2. Heritability Adjusts Variance, Not Differentiation
   Bird’s calculation: "Genetic difference = phenotypic difference × h²"
   only converts phenotypic between-group variance into additive genetic between-group variance.
   But genetic variance ≠ genetic differentiation (Fst).
   Example:

   • Two populations could have identical Fst ≈ 0 at all loci (no allele frequency divergence), yet extremely different Qst if covariance among loci (cross-population LD) shifts trait means.

   • Conversely, high Fst at many loci might cancel out (directional effects oppose each other), yielding Qst ≈ 0.

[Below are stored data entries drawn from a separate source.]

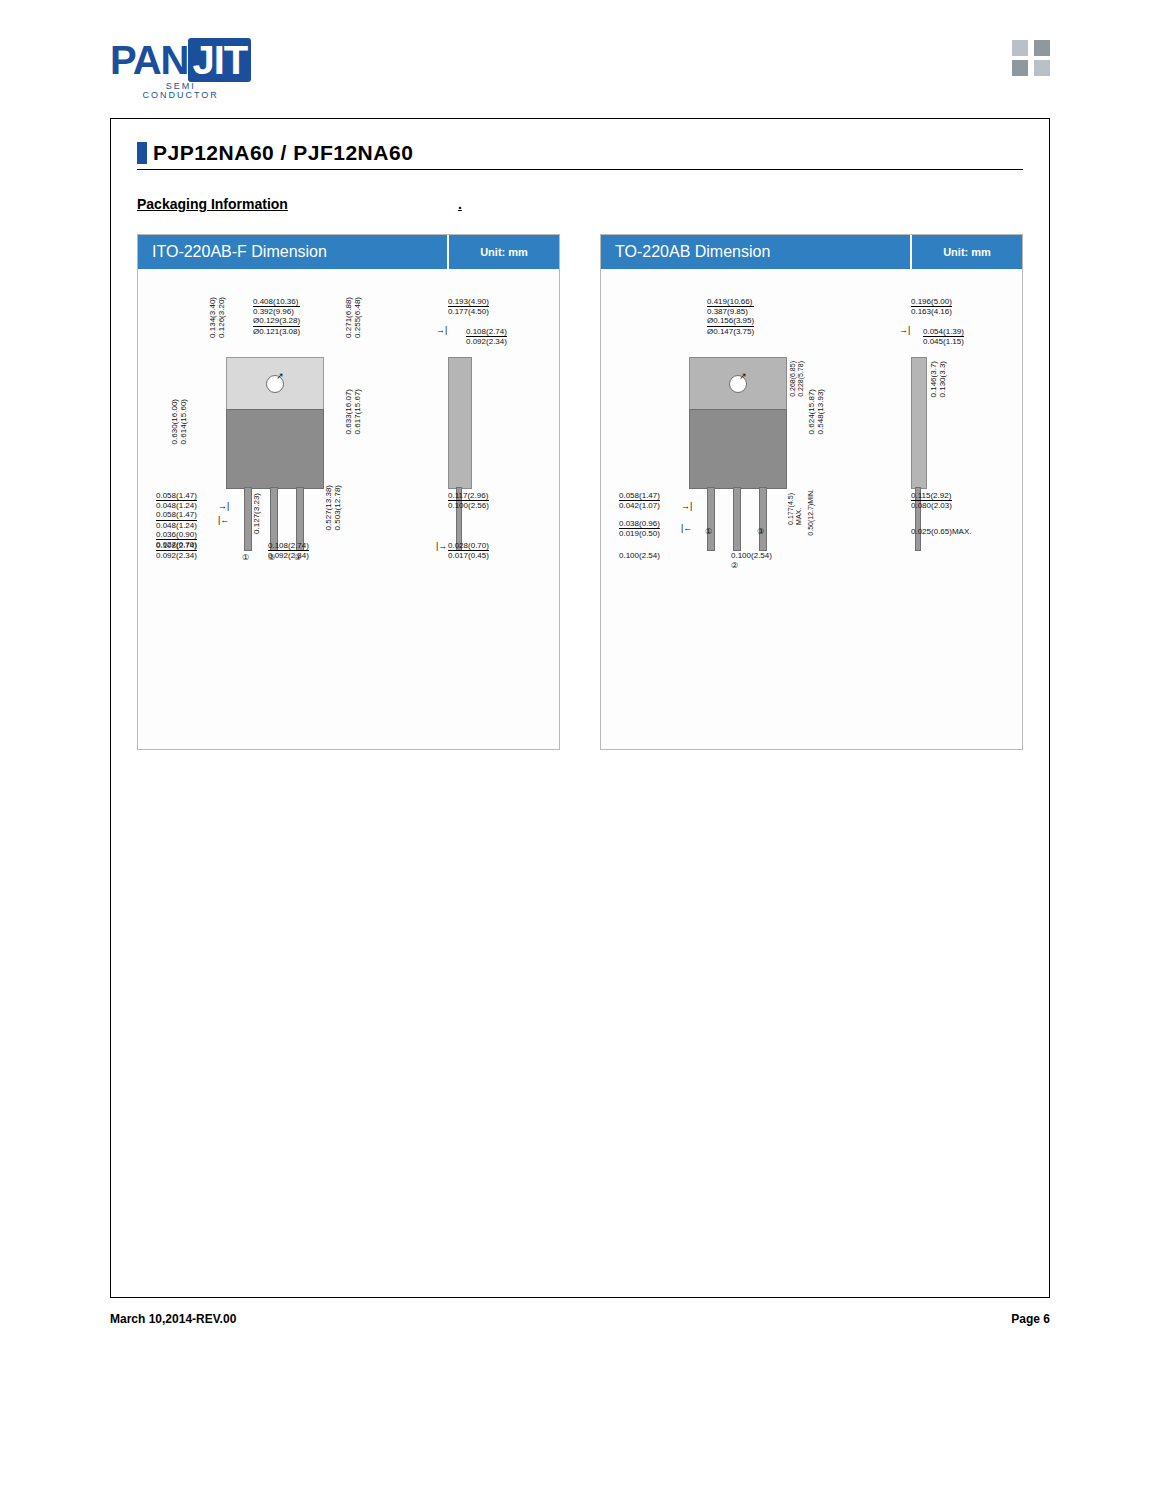PAN JIT
SEMI
CONDUCTOR
PJP12NA60 / PJF12NA60
Packaging Information.
ITO-220AB-F Dimension
Unit: mm
0.408(10.36) 0.392(9.96) Ø0.129(3.28) Ø0.121(3.08)
0.134(3.40) 0.126(3.20)
0.271(6.88) 0.255(6.48)
0.193(4.90) 0.177(4.50)
0.108(2.74) 0.092(2.34)
0.630(16.00) 0.614(15.60)
0.633(16.07) 0.617(15.67)
①
②
③
0.117(2.96) 0.100(2.56)
0.028(0.70) 0.017(0.45)
0.058(1.47) 0.048(1.24) 0.058(1.47) 0.048(1.24) 0.036(0.90) 0.027(0.70)
0.108(2.74) 0.092(2.34)
0.108(2.74) 0.092(2.34)
0.127(3.23)
0.527(13.38) 0.503(12.78)
→|
|←
→|
|→
↗
TO-220AB Dimension
Unit: mm
0.419(10.66) 0.387(9.85) Ø0.156(3.95) Ø0.147(3.75)
0.196(5.00) 0.163(4.16)
0.054(1.39) 0.045(1.15)
0.268(6.85) 0.228(5.78)
0.624(15.87) 0.548(13.93)
①
③
②
0.146(3.7) 0.130(3.3)
0.115(2.92) 0.080(2.03)
0.025(0.65)MAX.
0.058(1.47) 0.042(1.07)
0.038(0.96) 0.019(0.50)
0.100(2.54)
0.100(2.54)
0.177(4.5) MAX.
0.50(12.7)MIN.
↗
→|
|←
→|
March 10,2014-REV.00
Page 6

3. Ignoring Cross-Population LD
   Bird’s formula assumes independence of loci, but polygenic adaptation often works via coordinated frequency shifts (covariance).
   This inflates Qst relative to Fst, making Qst >> Fst even when single-locus Fst is tiny.

4. Misinterpreting the Null Expectation
   Under neutrality, Qst = Fst only if:

   • All loci have equal, additive effects.

   • No LD or epistasis.

   • No selection.
     Since none of these hold for complex traits, Qst > Fst is expected under divergent selection.
     Bird treated Qst > Fst as evidence against genetic effects, when in reality it supports them.

✅ Correct Interpretation

• Bird’s calculation estimates Qst (trait divergence), not Fst (allele divergence).

• Qst >> Fst is predicted for polygenic traits under selection, so his result does not refute genetic contributions.

• The real question is whether Qst ≈ expected under selection, not whether Qst = Fst.

Thus, the flaw is conceptual: he equated additive genetic variance between groups with allele frequency differentiation, which only holds under simplistic, unrealistic assumptions.

References

Berg JJ, Coop G (2014). "A Population Genetic Signal of Polygenic Adaptation." PLoS Genet. 10(8):e1004412. doi:10.1371/journal.pgen.1004412.

Bird KA (2021). "No support for the hereditarian hypothesis of the Black–White achievement gap using polygenic scores and tests for divergent selection." Am J Phys Anthropol. 175(2):465–476. doi:10.1002/ajpa.24216.

Le Corre V, Kremer A (2012). "The genetic differentiation at quantitative trait loci under local adaptation." Mol Ecol. 21(7):1548–1566. doi:10.1111/j.1365-294X.2012.05479.x.

Piffer, D. (2023). Signals of Human Polygenic Adaptation: Moving Beyond Single-Gene Methods and Controlling for Population-Specific Linkage Disequilibrium. Qeios. doi:10.32388/HDJK5P.2.